Car Finance APR


While many might just want to look at the headline figures of a car finance deal - monthly payment, deposit etc. - there are a few other aspects that make a big difference.


APR is one such element - but what exactly does it mean for you as a car buyer?

What does APR mean?


APR stands for Annual Percentage Rate, and is used by finance providers to work out any additional costs for paying for a product or service through finance, such as a car.


Looking closely at APRs and interest costs across multiple deals can help indicate how good an offer of finance might actually be.


How does APR work?


A combination of the following is used to calculate the APR on a finance deal:


  • Interest rate
  • Admin charges
  • Length of the agreement


You will find an APR figure on typical finance types, such as Hire Purchase (HP), Personal Contract Purchase (PCP), and Conditional Sale (CS).
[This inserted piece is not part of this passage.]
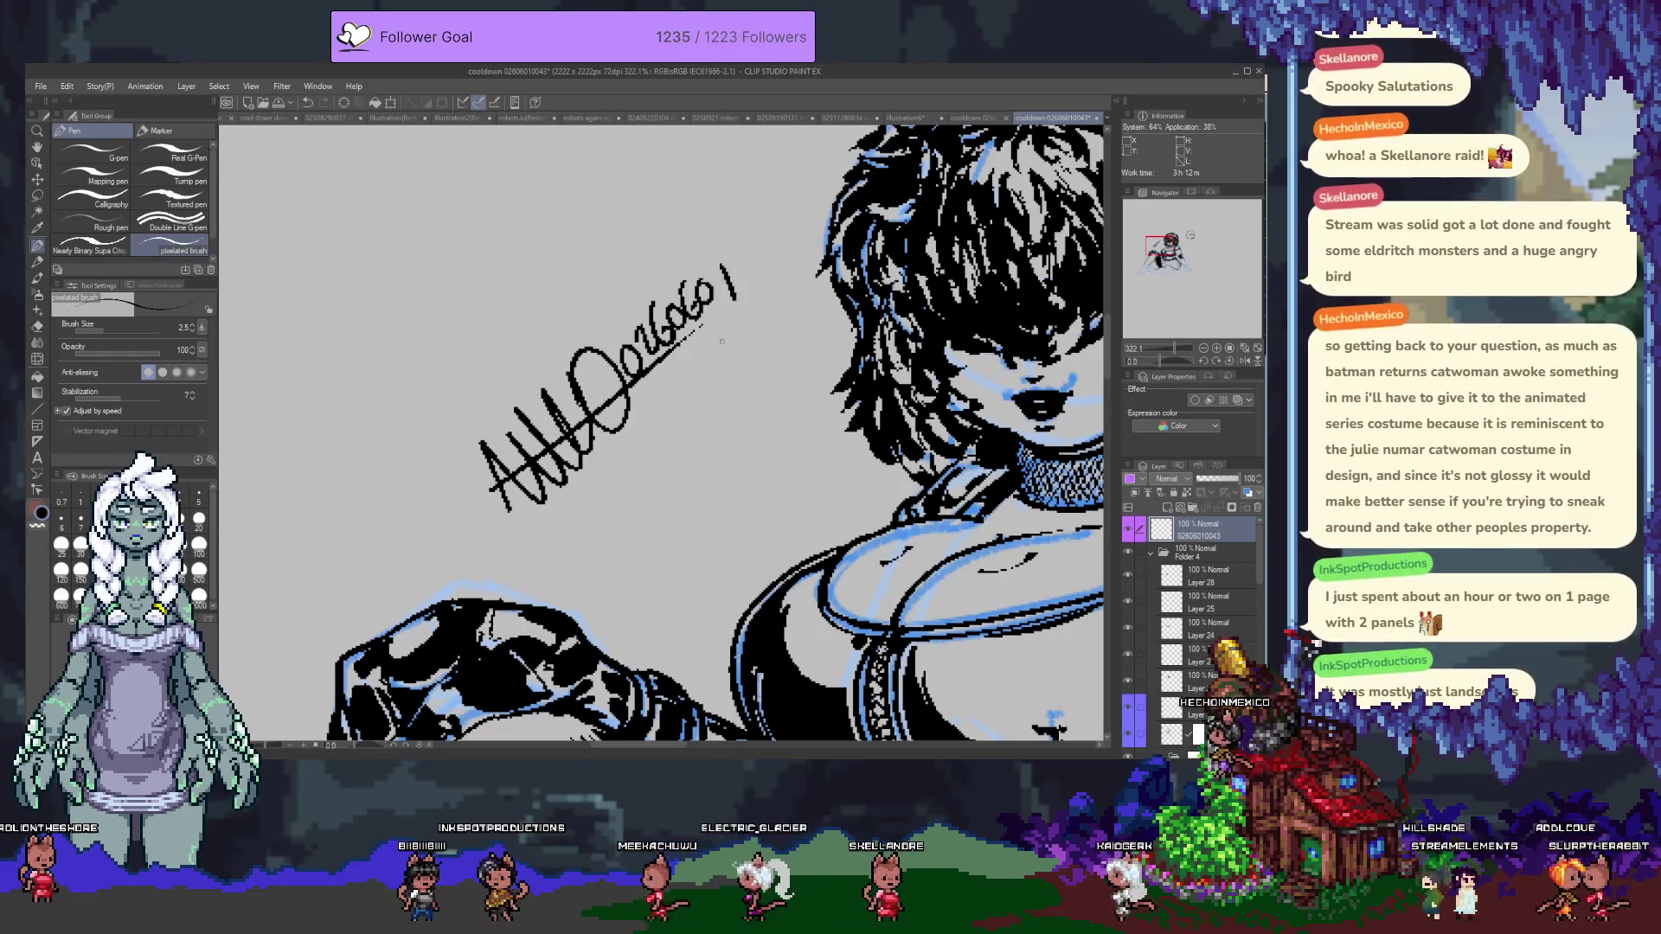
mouse_move(668, 370)
mouse_down()
mouse_move(666, 395)
mouse_move(731, 355)
mouse_up()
However, you won’t find it on a Personal Contract Hire (PCH) deal, as this is a leasing contract, and you effectively pay to use the car and then hand it back.


Keep in mind that, the higher the APR is, the more you’ll have to pay over the course of the agreement.
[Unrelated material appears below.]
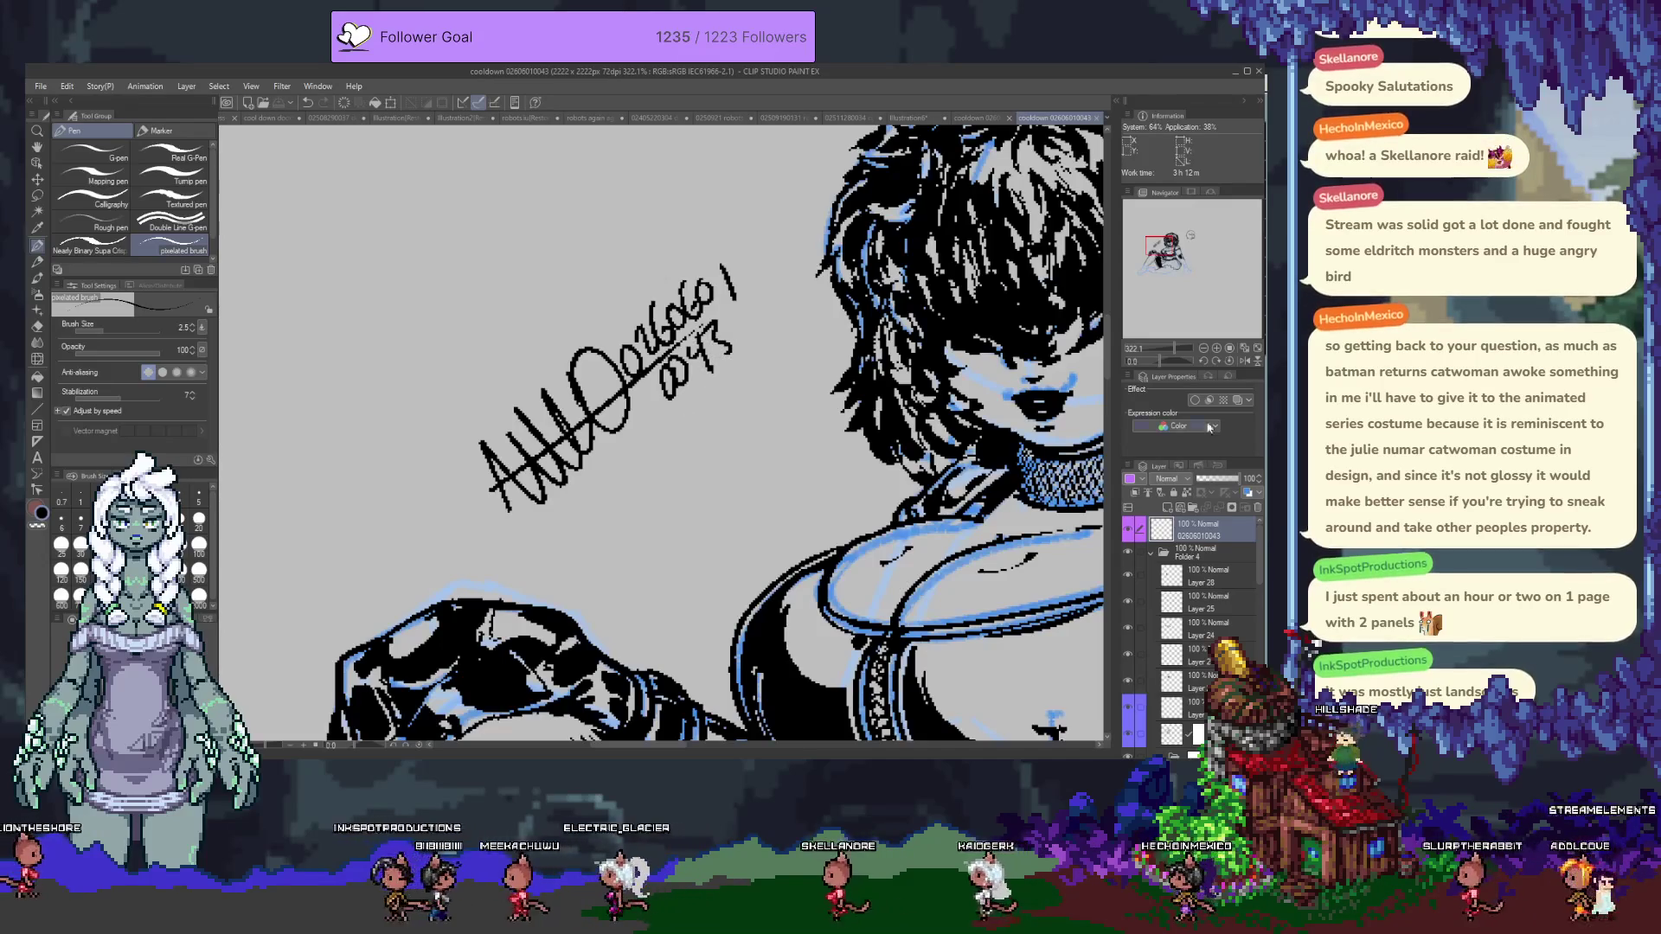
key(ctrl+minus)
key(ctrl+minus)
key(ctrl+minus)
scroll(617, 378, down, 3)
The APR will also affect the cost of your monthly payments.


Representative APR vs Personal APR


When considering car finance deals, it’s important to know that you will likely see different versions of APR - here’s what they will mean.


Representative APR


Brokers as well as lenders must present a Representative Example when discussing finance products, as this will represent an average offering based on just over half their approved customers.


Within this Representative Example will be a Representative APR, which again will be based on an average of what just over half their customers have received.


There’s a good chance that this APR figure won’t be the final figure you will receive, as it is based on a mixture of previous customer offerings.


Personal APR


This is a figure that is much more important and meaningful to the individual.


A Personal APR figure is worked out based on your personal circumstances and credit profile, and is what your exact finance deal will be based on.


How do I get low APR car finance?


As we’ve touched on, an APR in general is worked out using the interest rate, the admin charges included, and the agreement term.


When calculating the precise APR for an individual, there is a bit more to it.


A person’s credit score and history will also play a part in how the APR figure looks in their finance offering.


The lowest APR for car finance will be available for those who have a strong credit score, as well as little to no negative aspects in their credit history.


However, the opposite of that is true - a poor credit score due to the likes of missed payments, defaults, and possibly even former bankruptcy, will suggest that there is a higher risk when lending money.


In such circumstances, the APR will be notably higher, and you’ll pay more interest as a result.


What about a 0% APR?


A 0% APR on a car finance deal would mean that you pay zero interest during the duration of the contract.


To get accepted for such a deal, you’ll need to ensure you have a strong credit score.


It may also be required that you have a healthy deposit or part exchange to put down at the start of the deal.


New Car APRs vs Used Car APRs


There is often a fine balance between how APRs differ between New and Used Cars.


New Cars


What can make buying a new car so enticing is that they typically offer the lowest APRs.


As well as 0% deals, you can also come across finance offerings that have a sub-5.0% APR.


What counteracts this somewhat is that a new car can come with a higher list price compared to that of a used equivalent.


Used Cars


Working to the opposite notion, used cars will usually offer a higher APR when purchasing through finance.


This is because it’s harder to be precise with the value of a used vehicle and, with car finance being a loan secured against the car, this can be seen as being more risky from the point of view of the lender.


However, the outright price of the car will likely be cheaper than a comparable new vehicle.


As such, it’s important to be prudent and do some comparisons if you’re looking to get the best possible deal.